The Battle of Tyndaris was a naval battle of the First Punic War that took place off Tyndaris (modern Tindari) in 257 BC. Tyndaris was a Sicilian town founded as a Greek colony in 396 BC located on the high ground overlooking the Tyrrhenian Sea in the Gulf of Patti. Hiero II, the tyrant of Syracuse, allowed Tyndaris to become a base for the Carthaginians. The battle took place in the waters between Tyndaris and the Aeolian Islands, with Gaius Atilius Regulus in command of the Roman fleet. Subsequently, the town fell to Rome.

==Battle==
Gaius Atilius Regulus' fleet was anchored off Tyndaris when he observed the Carthaginian fleet sailing past, but not in a tactical formation.

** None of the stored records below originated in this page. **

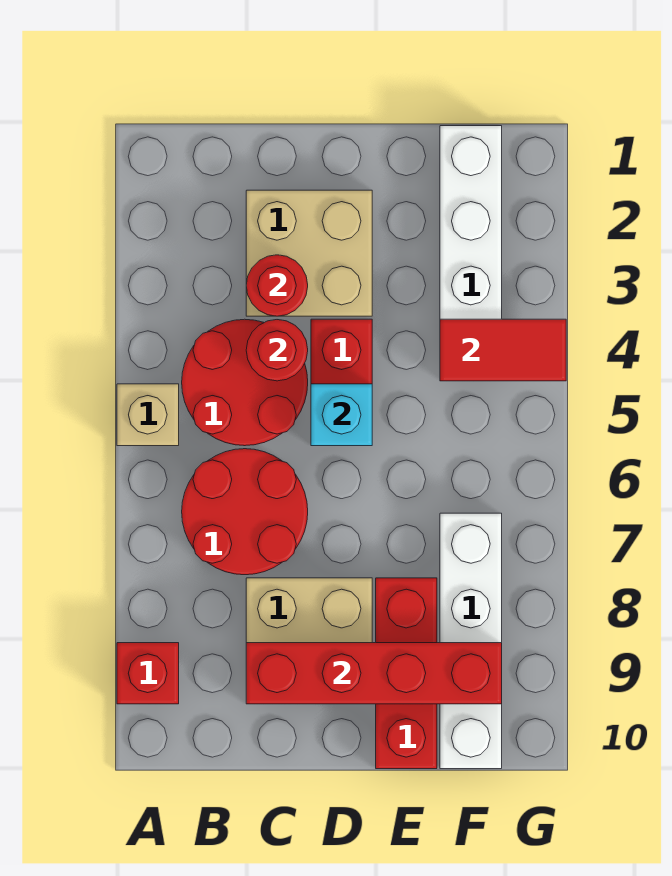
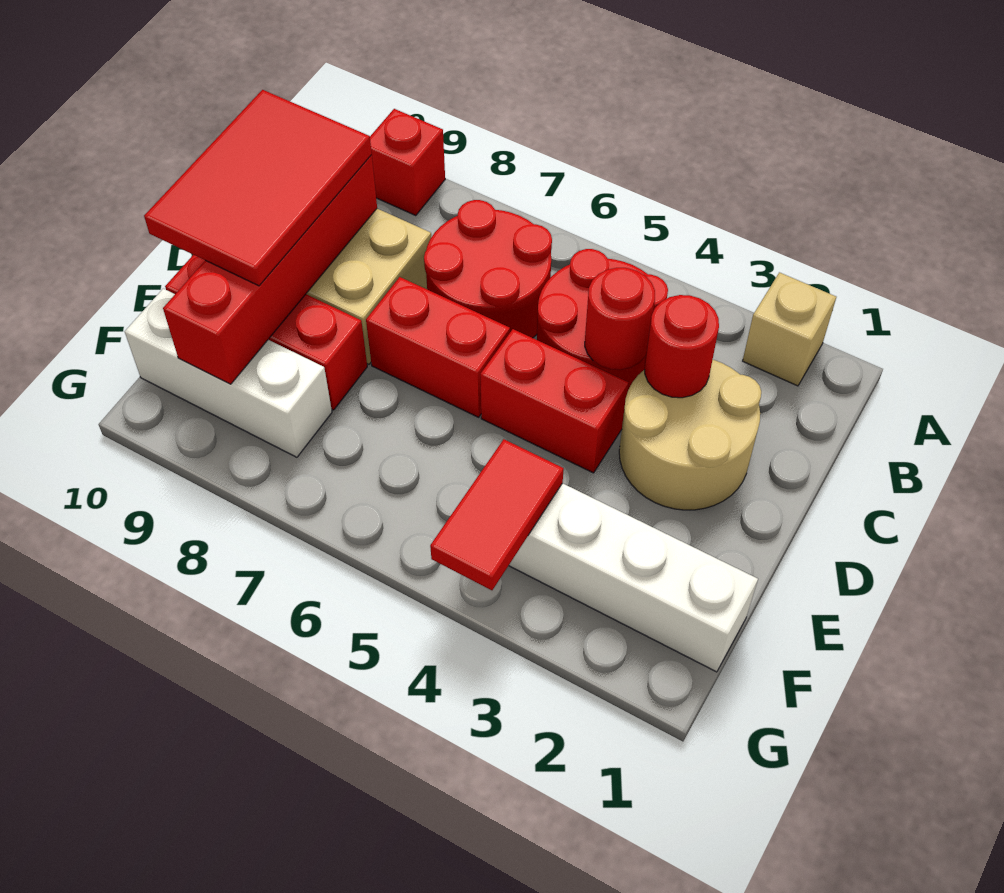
tan 1x1 brick [117,384,179,446] -> tan 1x1 brick moved to [743,272,836,386]
tan 2x2 brick [246,190,372,316] -> tan 2x2 round brick [619,360,761,510]
none -> red 2x3 tile [144,90,372,286]
cyan 1x1 brick [311,384,372,446] -> none
none -> red 1x2 brick [366,277,510,417]
white 1x4 brick [440,513,502,769] -> white 1x3 brick [125,289,332,457]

He gave orders for the main body of his ships to follow the leading ships. He then took an advance guard of ten ships and sailed towards the Carthaginians. The Carthaginians noticed that the advance guard had outdistanced the main body of the Roman fleet and that other Romans were still boarding their ships. Taking the initiative, the Carthaginians turned and engaged the Roman squadron and sank nine of the ships. Meanwhile, the rest of the Roman fleet arrived and formed a line. The Romans then engaged the Carthaginians, sinking eight and capturing ten of their ships. The remainder of the Carthaginian ships retreated to the Aeolian Islands.

This naval engagement was followed by the Battle of Cape Ecnomus.